_RECORDS FOR THIS EXERCISE_:

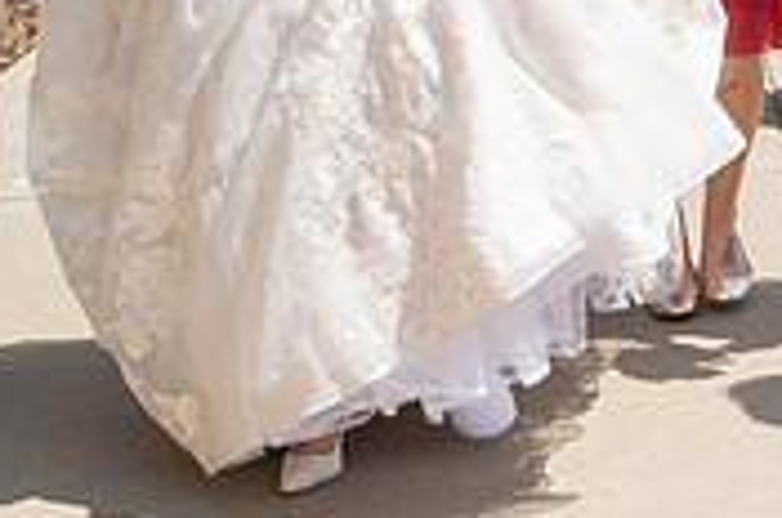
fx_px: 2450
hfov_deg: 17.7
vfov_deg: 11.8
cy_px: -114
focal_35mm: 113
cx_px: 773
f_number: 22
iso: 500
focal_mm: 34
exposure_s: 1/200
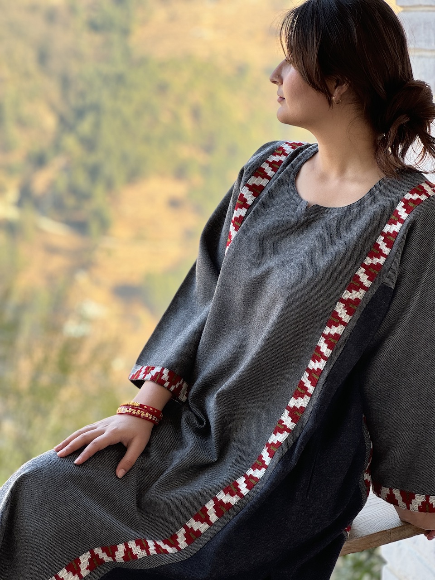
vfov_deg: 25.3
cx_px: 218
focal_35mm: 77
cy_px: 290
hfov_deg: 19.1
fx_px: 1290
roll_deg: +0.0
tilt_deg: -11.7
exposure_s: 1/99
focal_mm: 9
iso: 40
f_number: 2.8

* * *

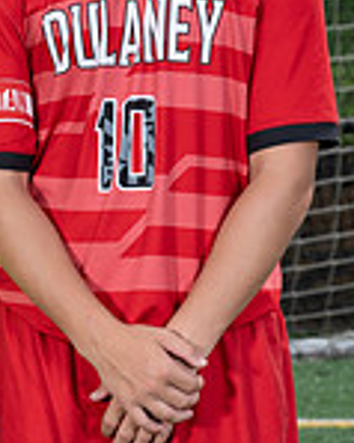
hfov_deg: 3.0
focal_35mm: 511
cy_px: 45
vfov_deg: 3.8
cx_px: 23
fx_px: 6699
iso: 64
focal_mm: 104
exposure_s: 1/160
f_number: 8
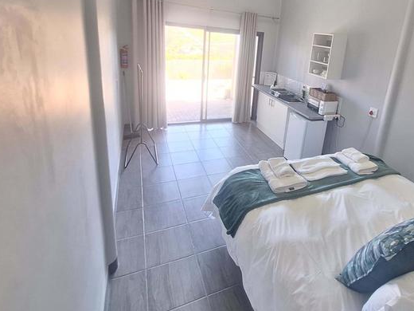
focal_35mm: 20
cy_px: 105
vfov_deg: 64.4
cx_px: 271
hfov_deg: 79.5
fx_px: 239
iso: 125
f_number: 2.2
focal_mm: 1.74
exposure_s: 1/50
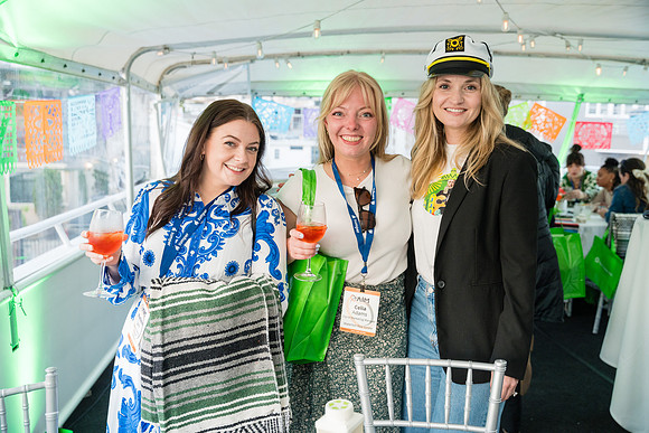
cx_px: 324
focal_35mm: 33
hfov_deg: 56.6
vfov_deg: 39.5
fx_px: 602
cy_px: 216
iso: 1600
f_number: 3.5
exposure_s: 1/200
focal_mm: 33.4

_PROBLEM TO WORK ON_: Every line above between the one containing "fx_px: 2450" and the one containing "f_number: 2.8", those two included, is to be printed exactly. No pictures go into the copy.

_FINISHED TASK_:
fx_px: 2450
hfov_deg: 17.7
vfov_deg: 11.8
cy_px: -114
focal_35mm: 113
cx_px: 773
f_number: 22
iso: 500
focal_mm: 34
exposure_s: 1/200
vfov_deg: 25.3
cx_px: 218
focal_35mm: 77
cy_px: 290
hfov_deg: 19.1
fx_px: 1290
roll_deg: +0.0
tilt_deg: -11.7
exposure_s: 1/99
focal_mm: 9
iso: 40
f_number: 2.8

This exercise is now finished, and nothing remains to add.